By then the state had decided that terror would not be given any quarter. Indeed, bombs continued to go off in cities and towns, but the state, too, unleashed its awesome coercive power. Amid mounting allegations of human rights abuses—several of them real and several imaginary—police forces across the country went on an arresting and prosecuting spree. Even as a soft-spoken Manmohan Singh engaged the Kashmiris across round-tables and through task forces, his soldiers bayoneted more insurgents, his policemen shot more militants, and his hangmen hanged more terrorists than ever before.
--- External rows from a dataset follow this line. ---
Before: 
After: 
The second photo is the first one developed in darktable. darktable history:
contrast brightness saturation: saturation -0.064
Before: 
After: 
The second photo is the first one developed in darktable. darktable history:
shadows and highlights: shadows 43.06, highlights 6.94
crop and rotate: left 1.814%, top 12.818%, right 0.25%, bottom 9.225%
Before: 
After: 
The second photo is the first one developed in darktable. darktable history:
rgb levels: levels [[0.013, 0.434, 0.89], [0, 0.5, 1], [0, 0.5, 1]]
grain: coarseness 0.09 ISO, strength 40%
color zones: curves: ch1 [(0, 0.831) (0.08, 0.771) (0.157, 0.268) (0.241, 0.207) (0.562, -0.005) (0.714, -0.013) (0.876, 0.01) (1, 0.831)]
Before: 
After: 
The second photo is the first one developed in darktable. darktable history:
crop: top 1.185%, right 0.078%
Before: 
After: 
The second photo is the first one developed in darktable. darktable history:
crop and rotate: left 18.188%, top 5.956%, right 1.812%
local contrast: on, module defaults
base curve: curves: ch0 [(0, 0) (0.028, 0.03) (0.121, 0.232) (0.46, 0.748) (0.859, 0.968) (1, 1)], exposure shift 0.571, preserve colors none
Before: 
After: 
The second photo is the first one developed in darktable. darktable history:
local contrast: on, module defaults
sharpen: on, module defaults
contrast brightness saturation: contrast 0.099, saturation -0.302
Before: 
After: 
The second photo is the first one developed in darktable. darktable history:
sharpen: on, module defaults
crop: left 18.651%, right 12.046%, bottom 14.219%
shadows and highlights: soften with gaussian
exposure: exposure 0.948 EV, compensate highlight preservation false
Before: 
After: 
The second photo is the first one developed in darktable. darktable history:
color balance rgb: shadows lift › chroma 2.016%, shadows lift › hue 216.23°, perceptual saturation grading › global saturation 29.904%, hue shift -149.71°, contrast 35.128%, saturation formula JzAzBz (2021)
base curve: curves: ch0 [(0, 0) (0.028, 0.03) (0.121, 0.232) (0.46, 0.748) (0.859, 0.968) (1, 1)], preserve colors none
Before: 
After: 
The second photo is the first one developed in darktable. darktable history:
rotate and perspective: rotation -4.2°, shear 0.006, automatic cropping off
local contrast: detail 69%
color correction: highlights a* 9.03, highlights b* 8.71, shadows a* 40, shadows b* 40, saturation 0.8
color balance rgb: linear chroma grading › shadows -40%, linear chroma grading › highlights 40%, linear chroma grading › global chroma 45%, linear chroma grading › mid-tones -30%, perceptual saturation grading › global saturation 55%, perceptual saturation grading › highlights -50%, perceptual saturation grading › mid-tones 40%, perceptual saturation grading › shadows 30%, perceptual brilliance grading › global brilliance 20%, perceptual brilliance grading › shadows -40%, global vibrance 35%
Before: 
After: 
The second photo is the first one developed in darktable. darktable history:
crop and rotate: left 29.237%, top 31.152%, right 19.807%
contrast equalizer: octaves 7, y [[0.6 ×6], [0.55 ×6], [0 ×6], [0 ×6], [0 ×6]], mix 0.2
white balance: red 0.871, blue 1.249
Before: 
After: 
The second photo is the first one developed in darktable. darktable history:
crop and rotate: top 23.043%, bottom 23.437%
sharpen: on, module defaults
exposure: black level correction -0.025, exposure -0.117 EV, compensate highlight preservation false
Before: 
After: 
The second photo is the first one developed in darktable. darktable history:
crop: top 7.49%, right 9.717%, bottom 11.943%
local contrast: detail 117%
It was natural that the hawkishness of the institutions of the state seeped into its electoral politics, too, and the beneficiary has been the party that professed aggressive nationalism led by a person who believes that India ought to be, like the Phantom in the comic strip, “rough with roughnecks”.
Sadly, the Kashmiri leadership, perhaps too shell-shocked, failed to notice the transformation of India and its politics. Having spurned Narasimha Rao’s sky-bounded autonomy, Vajpayee’s offer of insaniyat and kashmiriyat and Manmohan’s round tables of dialogue and development, they had slipped into a valley of self-delusion, and failed to read the writing on the hillsides.
With Article 370 gone, Kashmir today is at par with any other part of India. Yes, there will be resistance, homegrown and fomented from across the line of control, but the state is not likely to take any prisoners, literally and otherwise. There will be voices of protest from around the world, but there will be more voices of support from a world that agrees with the idea of a new India.
The critical test is for the Kashmiri leadership, rather the leaders of its mainstream political parties. The Centre has made it clear that it will give no quarter to the separatist Hurriyat leaders, but it may still be willing to engage the Abdullahs, the Muftis and others who have been working within the confines of constitutional democracy.
The ball is in their court, very much in Srinagar. Not in Muzzafarabad or Islamabad.